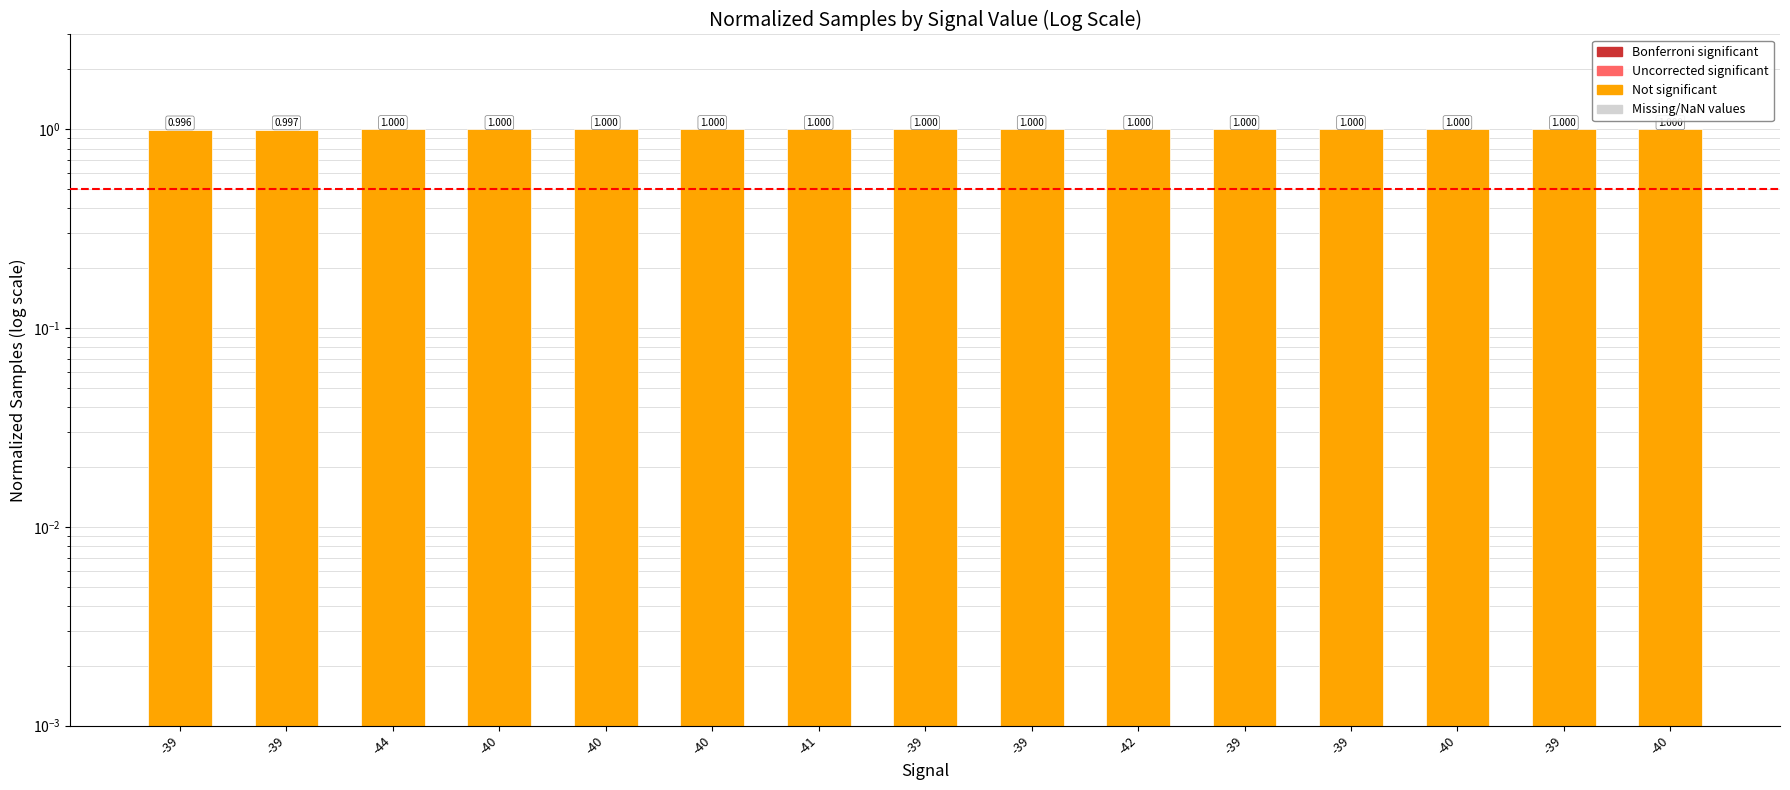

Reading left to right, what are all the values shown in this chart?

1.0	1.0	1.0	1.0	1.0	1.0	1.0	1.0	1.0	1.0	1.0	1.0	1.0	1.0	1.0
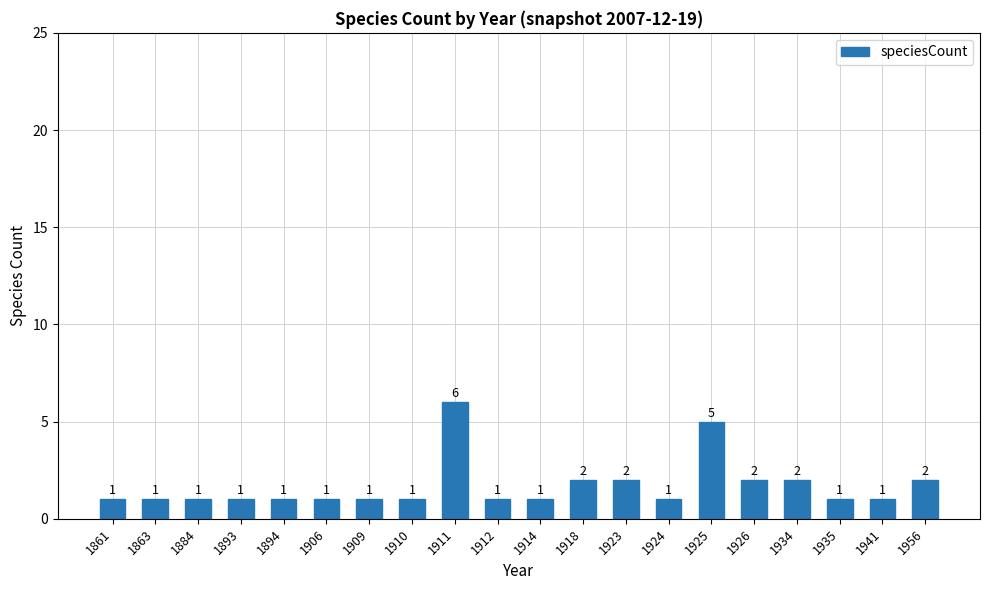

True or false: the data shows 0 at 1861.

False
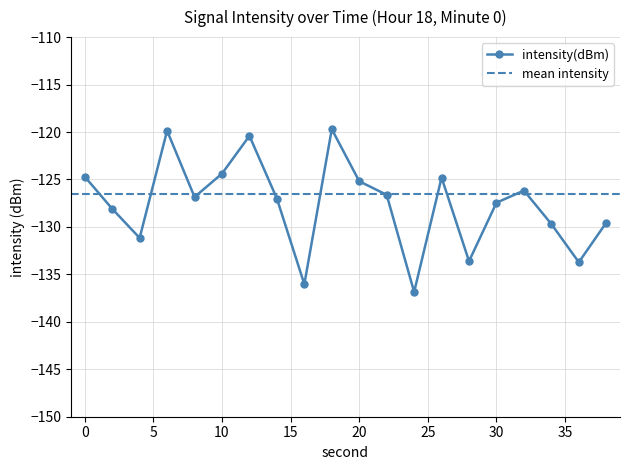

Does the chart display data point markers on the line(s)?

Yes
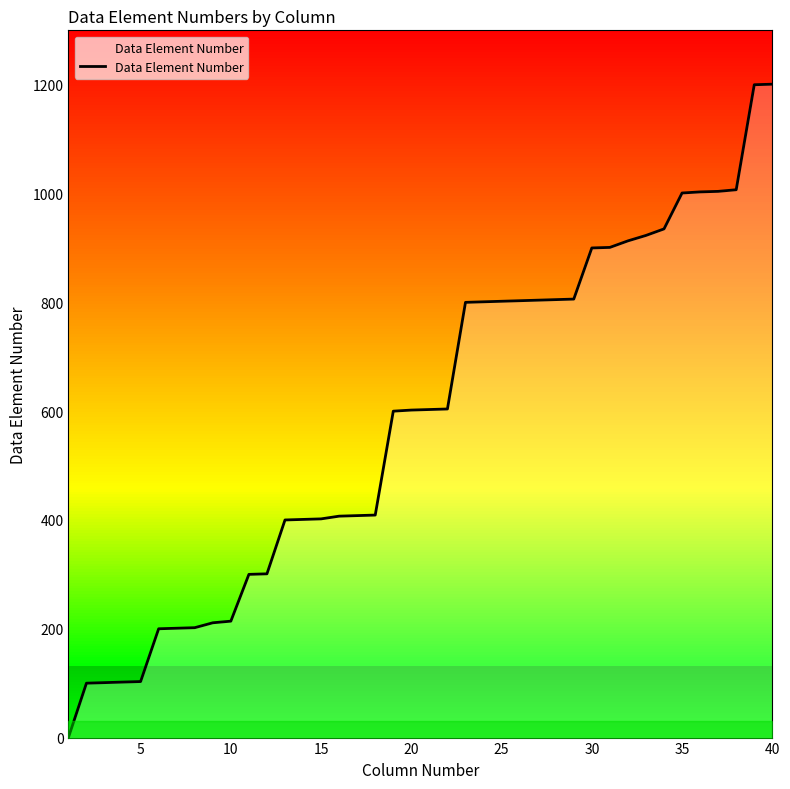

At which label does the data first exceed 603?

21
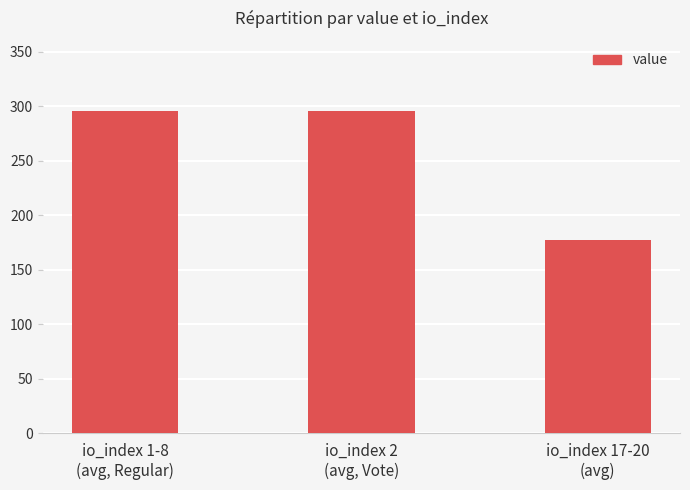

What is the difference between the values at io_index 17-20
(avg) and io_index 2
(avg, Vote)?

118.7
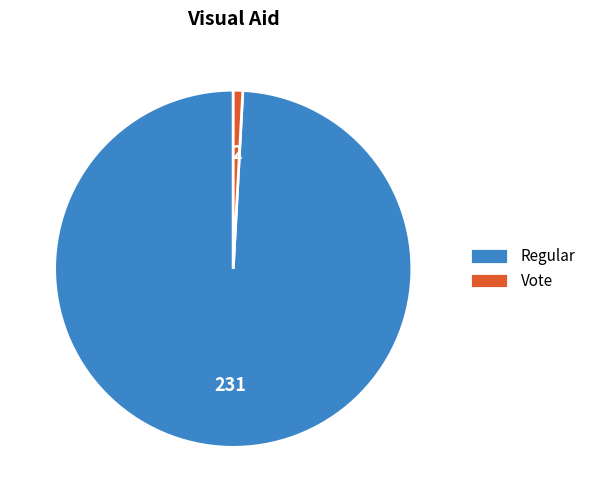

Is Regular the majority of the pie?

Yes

_DIRECTIONS:_ Please repeat all of the entries above word for word, leaving out the pictures.

_WRITTEN ANSWER:_
Reading left to right, what are all the values shown in this chart?

1.0	1.0	1.0	1.0	1.0	1.0	1.0	1.0	1.0	1.0	1.0	1.0	1.0	1.0	1.0

True or false: the data shows 0 at 1861.

False

Does the chart display data point markers on the line(s)?

Yes

At which label does the data first exceed 603?

21

What is the difference between the values at io_index 17-20
(avg) and io_index 2
(avg, Vote)?

118.7

Is Regular the majority of the pie?

Yes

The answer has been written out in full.